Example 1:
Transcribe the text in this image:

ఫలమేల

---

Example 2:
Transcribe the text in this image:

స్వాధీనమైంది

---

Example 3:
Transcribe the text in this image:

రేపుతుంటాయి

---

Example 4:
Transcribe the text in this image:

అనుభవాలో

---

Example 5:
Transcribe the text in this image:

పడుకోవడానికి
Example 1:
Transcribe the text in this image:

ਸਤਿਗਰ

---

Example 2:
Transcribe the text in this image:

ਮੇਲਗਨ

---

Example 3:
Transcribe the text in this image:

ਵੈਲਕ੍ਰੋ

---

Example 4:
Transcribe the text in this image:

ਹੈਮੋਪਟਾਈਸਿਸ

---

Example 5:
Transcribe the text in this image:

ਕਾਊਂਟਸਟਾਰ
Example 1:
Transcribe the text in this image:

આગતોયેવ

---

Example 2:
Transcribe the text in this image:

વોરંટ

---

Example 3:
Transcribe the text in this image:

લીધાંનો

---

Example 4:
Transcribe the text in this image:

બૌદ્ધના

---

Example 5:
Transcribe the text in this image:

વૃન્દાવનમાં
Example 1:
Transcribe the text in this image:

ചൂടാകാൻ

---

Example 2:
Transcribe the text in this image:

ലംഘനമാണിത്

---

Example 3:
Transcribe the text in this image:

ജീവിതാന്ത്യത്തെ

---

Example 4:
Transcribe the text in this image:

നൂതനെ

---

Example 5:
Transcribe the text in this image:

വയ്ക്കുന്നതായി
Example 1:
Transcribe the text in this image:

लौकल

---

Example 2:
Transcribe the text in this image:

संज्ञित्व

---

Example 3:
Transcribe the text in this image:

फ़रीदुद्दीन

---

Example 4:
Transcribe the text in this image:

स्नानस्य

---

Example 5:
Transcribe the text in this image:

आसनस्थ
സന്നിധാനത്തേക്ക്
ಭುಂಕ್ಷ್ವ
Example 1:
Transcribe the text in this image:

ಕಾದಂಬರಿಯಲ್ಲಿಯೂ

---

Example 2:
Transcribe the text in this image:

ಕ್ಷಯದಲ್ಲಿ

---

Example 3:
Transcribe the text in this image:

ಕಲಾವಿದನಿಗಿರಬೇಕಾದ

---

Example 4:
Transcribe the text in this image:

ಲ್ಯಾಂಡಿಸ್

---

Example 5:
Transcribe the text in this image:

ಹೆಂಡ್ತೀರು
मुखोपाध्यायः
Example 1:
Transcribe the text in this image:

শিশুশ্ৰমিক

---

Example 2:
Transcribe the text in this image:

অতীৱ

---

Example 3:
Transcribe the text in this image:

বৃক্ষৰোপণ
+--
Each entry above is to be copied out exactly.

RESULT OF THE TASK =
Example 1:
Transcribe the text in this image:

ఫలమేల

---

Example 2:
Transcribe the text in this image:

స్వాధీనమైంది

---

Example 3:
Transcribe the text in this image:

రేపుతుంటాయి

---

Example 4:
Transcribe the text in this image:

అనుభవాలో

---

Example 5:
Transcribe the text in this image:

పడుకోవడానికి
Example 1:
Transcribe the text in this image:

ਸਤਿਗਰ

---

Example 2:
Transcribe the text in this image:

ਮੇਲਗਨ

---

Example 3:
Transcribe the text in this image:

ਵੈਲਕ੍ਰੋ

---

Example 4:
Transcribe the text in this image:

ਹੈਮੋਪਟਾਈਸਿਸ

---

Example 5:
Transcribe the text in this image:

ਕਾਊਂਟਸਟਾਰ
Example 1:
Transcribe the text in this image:

આગતોયેવ

---

Example 2:
Transcribe the text in this image:

વોરંટ

---

Example 3:
Transcribe the text in this image:

લીધાંનો

---

Example 4:
Transcribe the text in this image:

બૌદ્ધના

---

Example 5:
Transcribe the text in this image:

વૃન્દાવનમાં
Example 1:
Transcribe the text in this image:

ചൂടാകാൻ

---

Example 2:
Transcribe the text in this image:

ലംഘനമാണിത്

---

Example 3:
Transcribe the text in this image:

ജീവിതാന്ത്യത്തെ

---

Example 4:
Transcribe the text in this image:

നൂതനെ

---

Example 5:
Transcribe the text in this image:

വയ്ക്കുന്നതായി
Example 1:
Transcribe the text in this image:

लौकल

---

Example 2:
Transcribe the text in this image:

संज्ञित्व

---

Example 3:
Transcribe the text in this image:

फ़रीदुद्दीन

---

Example 4:
Transcribe the text in this image:

स्नानस्य

---

Example 5:
Transcribe the text in this image:

आसनस्थ
സന്നിധാനത്തേക്ക്
ಭುಂಕ್ಷ್ವ
Example 1:
Transcribe the text in this image:

ಕಾದಂಬರಿಯಲ್ಲಿಯೂ

---

Example 2:
Transcribe the text in this image:

ಕ್ಷಯದಲ್ಲಿ

---

Example 3:
Transcribe the text in this image:

ಕಲಾವಿದನಿಗಿರಬೇಕಾದ

---

Example 4:
Transcribe the text in this image:

ಲ್ಯಾಂಡಿಸ್

---

Example 5:
Transcribe the text in this image:

ಹೆಂಡ್ತೀರು
मुखोपाध्यायः
Example 1:
Transcribe the text in this image:

শিশুশ্ৰমিক

---

Example 2:
Transcribe the text in this image:

অতীৱ

---

Example 3:
Transcribe the text in this image:

বৃক্ষৰোপণ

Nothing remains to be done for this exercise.